Die "Höllenengel" gelten wegen der unklaren Führungsstrukturen als unberechenbar. Rockerboss Frank Hanebuth wartet nach seiner Festnahme auf Mallorca auf die Anklage. Insider sind sich sicher, dass er mit der Aussicht auf gute Geschäfte durch Zuhälterei, Geldwäsche und Schutzgelderpressung nach Spanien gelockt wurde, um ihn dort loszuwerden. Das Komplott soll von dem Chef der Hells Angels MC Nomads Türkei, Neco Arabaci, eingefädelt worden sein. Der Deutsch-Türke galt als "Pate von Köln", ehe er verhaftet und nach drei Jahren hinter Gittern bald darauf in die Türkei abgeschoben wurde. "Neco regiert jetzt von Izmir aus", heißt es. Angeblich plant er jetzt seine Rückkehr mit falschen Papieren. Vor seiner Verurteilung hatte Arabaci angekündigt, den damaligen Oberstaatsanwalt Heinz-Jürgen B. ermorden zu lassen.

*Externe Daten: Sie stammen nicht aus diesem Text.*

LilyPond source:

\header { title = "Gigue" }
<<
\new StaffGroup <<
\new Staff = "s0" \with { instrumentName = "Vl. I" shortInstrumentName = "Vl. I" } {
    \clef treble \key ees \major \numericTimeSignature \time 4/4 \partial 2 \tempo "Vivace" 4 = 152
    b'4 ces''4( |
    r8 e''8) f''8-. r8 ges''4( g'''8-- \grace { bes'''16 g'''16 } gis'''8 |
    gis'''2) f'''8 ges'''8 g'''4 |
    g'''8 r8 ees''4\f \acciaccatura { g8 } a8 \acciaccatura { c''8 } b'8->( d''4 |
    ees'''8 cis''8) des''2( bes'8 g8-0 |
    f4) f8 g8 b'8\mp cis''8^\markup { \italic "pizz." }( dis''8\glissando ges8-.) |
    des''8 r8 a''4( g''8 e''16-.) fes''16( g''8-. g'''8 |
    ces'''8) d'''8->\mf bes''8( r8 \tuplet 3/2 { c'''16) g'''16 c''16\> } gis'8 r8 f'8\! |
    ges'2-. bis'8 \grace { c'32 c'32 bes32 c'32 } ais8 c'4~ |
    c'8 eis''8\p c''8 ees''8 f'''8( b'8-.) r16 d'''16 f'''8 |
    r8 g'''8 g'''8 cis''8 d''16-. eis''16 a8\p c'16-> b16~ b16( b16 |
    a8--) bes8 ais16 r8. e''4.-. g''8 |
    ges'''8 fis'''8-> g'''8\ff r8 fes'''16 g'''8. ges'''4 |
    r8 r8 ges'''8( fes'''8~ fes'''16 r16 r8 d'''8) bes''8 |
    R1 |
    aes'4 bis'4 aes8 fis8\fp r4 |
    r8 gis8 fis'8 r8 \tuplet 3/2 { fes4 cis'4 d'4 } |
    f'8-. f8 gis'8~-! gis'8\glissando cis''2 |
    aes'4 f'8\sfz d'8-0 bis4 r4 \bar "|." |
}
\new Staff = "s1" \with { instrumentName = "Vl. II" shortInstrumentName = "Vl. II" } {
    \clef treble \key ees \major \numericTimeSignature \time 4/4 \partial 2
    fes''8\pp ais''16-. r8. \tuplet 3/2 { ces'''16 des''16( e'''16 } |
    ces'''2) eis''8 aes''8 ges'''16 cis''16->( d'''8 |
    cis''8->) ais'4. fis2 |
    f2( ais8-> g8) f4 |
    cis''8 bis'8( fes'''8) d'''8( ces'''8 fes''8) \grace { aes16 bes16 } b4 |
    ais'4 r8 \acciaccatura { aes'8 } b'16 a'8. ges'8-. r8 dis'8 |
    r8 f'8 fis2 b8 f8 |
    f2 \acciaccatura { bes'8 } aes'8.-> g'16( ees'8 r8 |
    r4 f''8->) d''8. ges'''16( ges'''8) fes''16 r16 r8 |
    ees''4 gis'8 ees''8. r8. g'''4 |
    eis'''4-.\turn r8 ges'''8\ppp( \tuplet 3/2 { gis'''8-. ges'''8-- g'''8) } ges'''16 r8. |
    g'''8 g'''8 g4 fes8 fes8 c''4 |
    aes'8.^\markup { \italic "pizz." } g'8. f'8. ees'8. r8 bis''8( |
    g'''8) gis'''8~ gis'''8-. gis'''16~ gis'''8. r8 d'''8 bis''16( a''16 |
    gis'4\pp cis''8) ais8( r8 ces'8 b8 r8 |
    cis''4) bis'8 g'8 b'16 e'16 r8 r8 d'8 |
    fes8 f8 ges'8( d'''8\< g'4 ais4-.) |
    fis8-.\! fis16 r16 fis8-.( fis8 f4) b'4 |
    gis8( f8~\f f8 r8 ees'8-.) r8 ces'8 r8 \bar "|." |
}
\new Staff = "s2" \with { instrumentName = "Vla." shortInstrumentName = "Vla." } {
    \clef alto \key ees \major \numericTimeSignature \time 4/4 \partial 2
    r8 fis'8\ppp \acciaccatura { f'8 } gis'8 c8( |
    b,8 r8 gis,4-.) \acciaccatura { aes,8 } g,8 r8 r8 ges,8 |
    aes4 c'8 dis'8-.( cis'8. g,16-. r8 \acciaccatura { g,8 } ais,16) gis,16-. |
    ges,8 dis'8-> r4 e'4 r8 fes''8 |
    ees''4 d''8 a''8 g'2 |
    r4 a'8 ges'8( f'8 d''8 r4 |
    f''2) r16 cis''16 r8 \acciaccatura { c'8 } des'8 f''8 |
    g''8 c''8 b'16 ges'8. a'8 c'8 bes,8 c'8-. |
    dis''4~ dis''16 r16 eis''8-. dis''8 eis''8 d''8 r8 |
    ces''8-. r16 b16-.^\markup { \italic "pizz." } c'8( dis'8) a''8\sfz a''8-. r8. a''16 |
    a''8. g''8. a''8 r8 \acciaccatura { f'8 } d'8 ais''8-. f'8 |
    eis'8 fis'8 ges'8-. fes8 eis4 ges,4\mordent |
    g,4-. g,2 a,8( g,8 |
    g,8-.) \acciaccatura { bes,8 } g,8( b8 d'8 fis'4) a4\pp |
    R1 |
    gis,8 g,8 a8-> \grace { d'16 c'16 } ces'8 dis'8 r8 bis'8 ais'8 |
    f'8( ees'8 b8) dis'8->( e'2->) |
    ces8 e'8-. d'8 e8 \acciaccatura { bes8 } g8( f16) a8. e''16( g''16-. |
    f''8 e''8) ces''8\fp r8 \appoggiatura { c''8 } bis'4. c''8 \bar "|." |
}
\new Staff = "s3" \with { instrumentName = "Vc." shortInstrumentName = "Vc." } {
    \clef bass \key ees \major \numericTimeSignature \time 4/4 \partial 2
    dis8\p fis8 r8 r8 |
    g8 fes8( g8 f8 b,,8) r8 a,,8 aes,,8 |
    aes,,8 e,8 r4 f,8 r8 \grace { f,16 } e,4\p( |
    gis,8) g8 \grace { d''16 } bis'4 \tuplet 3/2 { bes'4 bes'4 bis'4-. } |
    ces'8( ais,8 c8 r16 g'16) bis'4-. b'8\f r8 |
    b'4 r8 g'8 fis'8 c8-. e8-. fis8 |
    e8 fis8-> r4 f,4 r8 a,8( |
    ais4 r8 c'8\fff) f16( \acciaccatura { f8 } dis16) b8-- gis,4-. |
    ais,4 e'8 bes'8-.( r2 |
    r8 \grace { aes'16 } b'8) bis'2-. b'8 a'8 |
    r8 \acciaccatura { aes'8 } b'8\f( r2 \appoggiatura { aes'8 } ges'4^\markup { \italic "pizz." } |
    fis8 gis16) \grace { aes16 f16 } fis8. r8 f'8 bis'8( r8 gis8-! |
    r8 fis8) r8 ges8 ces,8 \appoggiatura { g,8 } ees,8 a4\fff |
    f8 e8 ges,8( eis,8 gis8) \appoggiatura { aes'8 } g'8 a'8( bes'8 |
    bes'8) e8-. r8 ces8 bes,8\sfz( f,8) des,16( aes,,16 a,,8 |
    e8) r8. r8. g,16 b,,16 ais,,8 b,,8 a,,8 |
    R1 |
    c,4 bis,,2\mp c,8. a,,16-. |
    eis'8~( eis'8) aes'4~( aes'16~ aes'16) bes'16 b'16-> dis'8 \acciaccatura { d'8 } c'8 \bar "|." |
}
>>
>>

Die Verurteilung von Ali Osman hat im Milieu eine unheilvolle Dynamik ausgelöst. "Die Szene am Niederrhein ist stark in Bewegung", sagt Thomas Jungbluth, Experte beim Landeskriminalamt (LKA) für Rockerkriminalität. "Die Clubs propagieren einen Alleinvertretungsanspruch", erklärt der Fahnder. Deshalb komme es immer wieder zu Auseinandersetzungen.

Die No Surrender sind nach Erkenntnissen des niederländischen Geheimdienstes National Intelligence bis an die Zähne bewaffnet. Die Kuttenträger schätzen die Städte am Niederrhein, weil sich von dort aus die lukrativen Drogentransporte aus Holland bequem organisieren lassen. Der Stoff wird etwa in großen Lebensmitteltransporten versteckt und über die Grenze geschmuggelt. Nur selten werden die Strukturen aufgedeckt. Es ist schwierig, V-Leute in die Szene einzuschleusen.

NRW-Innenminister Ralf Jäger will einem Rockerkrieg am Niederrhein nicht tatenlos zusehen. "Wir dulden keinen rechtsfreien Raum", betont der SPD-Politiker. Deshalb gehe die Polizei entschieden gegen die gewalttätigen Subkulturen vor. Notfalls müsse man erneut mit Verboten reagieren.